Slide View : Parallel Computer Architecture and Programming : 15-418/618 Spring 2017

rc0303

Is the time spent communicating invalidation/ack messages linear with respect to the number of sharers? If so, it might be informative to adjust the histogram with respect to time spent on writes instead of number of writes. In particular, Barnes-Hut would have a much slower drop-off on such a graph.

holard

Is it fair to say that this relationship generally follows a power law?

pdp

@holard: Since the distribution is dependent on the problem we are trying to solve, there is no one single distribution. Statistically, for most commonly studied problems, broadcasting doesn't seem to be necessary as the distributions "appears/looks" like a power law. Please correct me if I am wrong.

chenh1

What this graph means and what each axis represent?

ZoSo

The x-axis represents the number of processors holding a cache line. The y-axis represents the cache lines (cache lines 0 - N). So the topmost graph (ocean) says that 1 processor holds on an average 90 cache lines for writes, and 2 processors will have about 15 lines. So, most of the cache lines are held only by a few processors at a time, so the processors do not have to communicate to very many processors to invalidate and flush their cache lines. (Some one correct me if my interpretation of the axes are wrong).

pk267

(Discussed in class) Q: How will the graph change of there are large number of reads for a particular data line and hardly any writes? And what scheme would be better to deal with such a case - Directory, or Snooping?

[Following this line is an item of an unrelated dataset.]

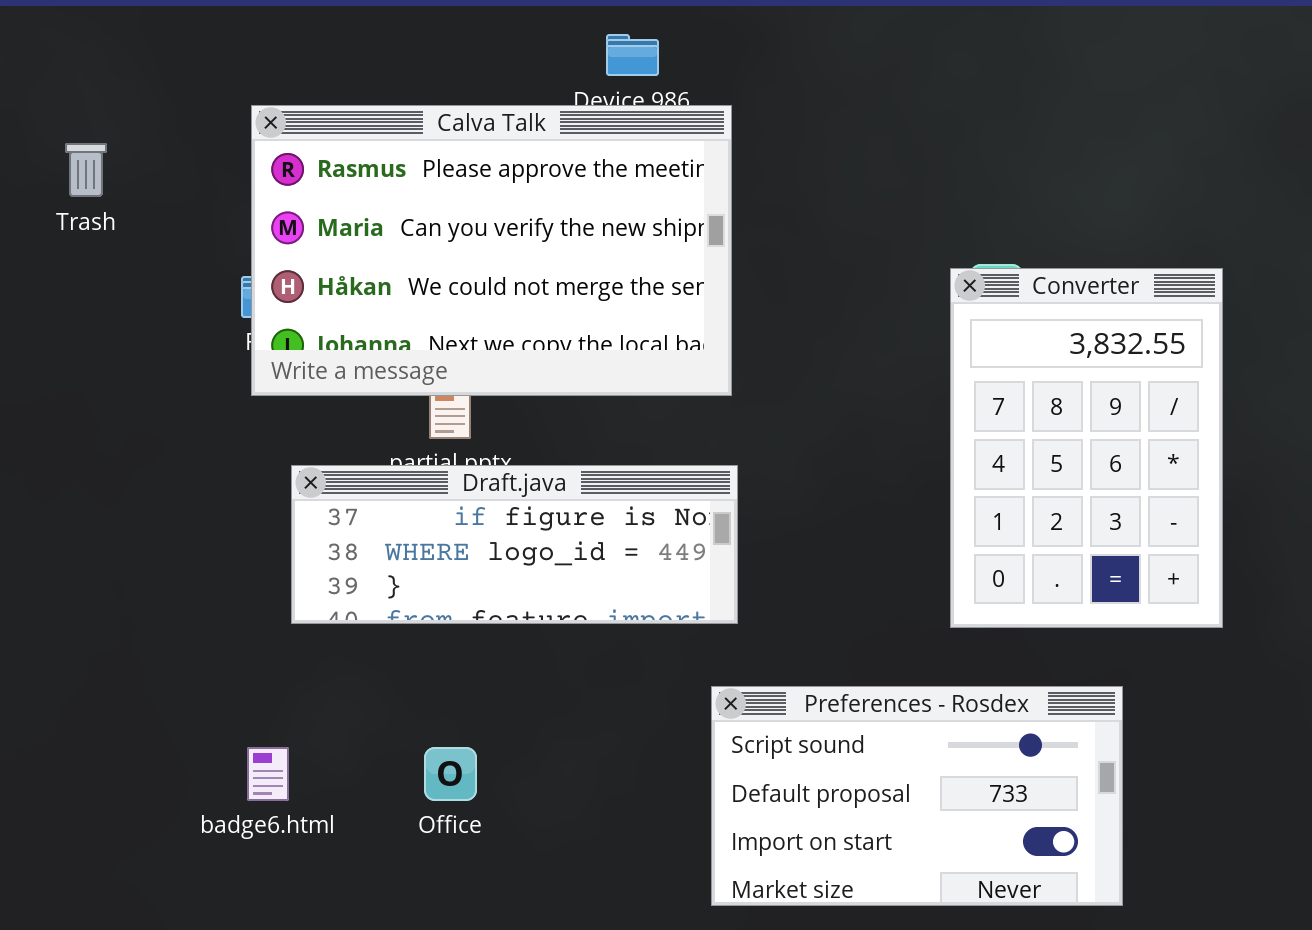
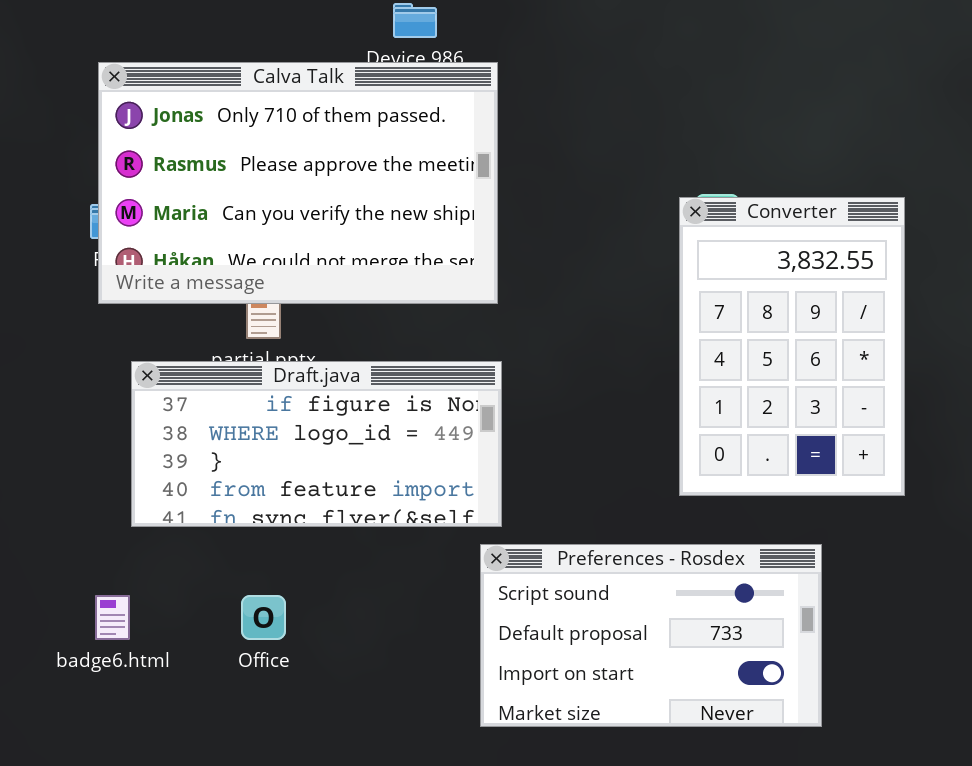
Calva Talk: [251,105,732,396] -> [98,62,498,304], scrolled up 1 row
Draft.java: [291,465,738,624] -> [131,361,502,527], resized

Ans: There will be a long bar towards the right, indicating that large number of processors have it in their cache lines. Snooping protocol would be better because reading a cache line does not need any other message transactions. While Snooping on the other hand would require sending a message to all the other processors in the system every time a new request comes in. Thus, DIrectory is better.

pht

Is there a reason why there is the largest number of cache lines on processor 1 instead of processor 0? And why in LU and Barnes Hut, there's some on processor 0 but the majority is on processor 1?

kayvonf

@pht. The x-axis of the graph is not specific processors, it is the number of processors sharing a line on a write. In other words, the number of processors that need need to invalidate their copy of the line to allow the writer to have exclusive access.

o_o

It seems that directory based cache coherence leads to less communication between processors as processors don't need to notify many other processors to invalidate their cache lines. Does this mean that directory based cache coherence is more efficient?

fxffx

From this diagram, we can see that in most programs, the number of sharers for a line at the time of a write. So maybe we should optimize for common case here.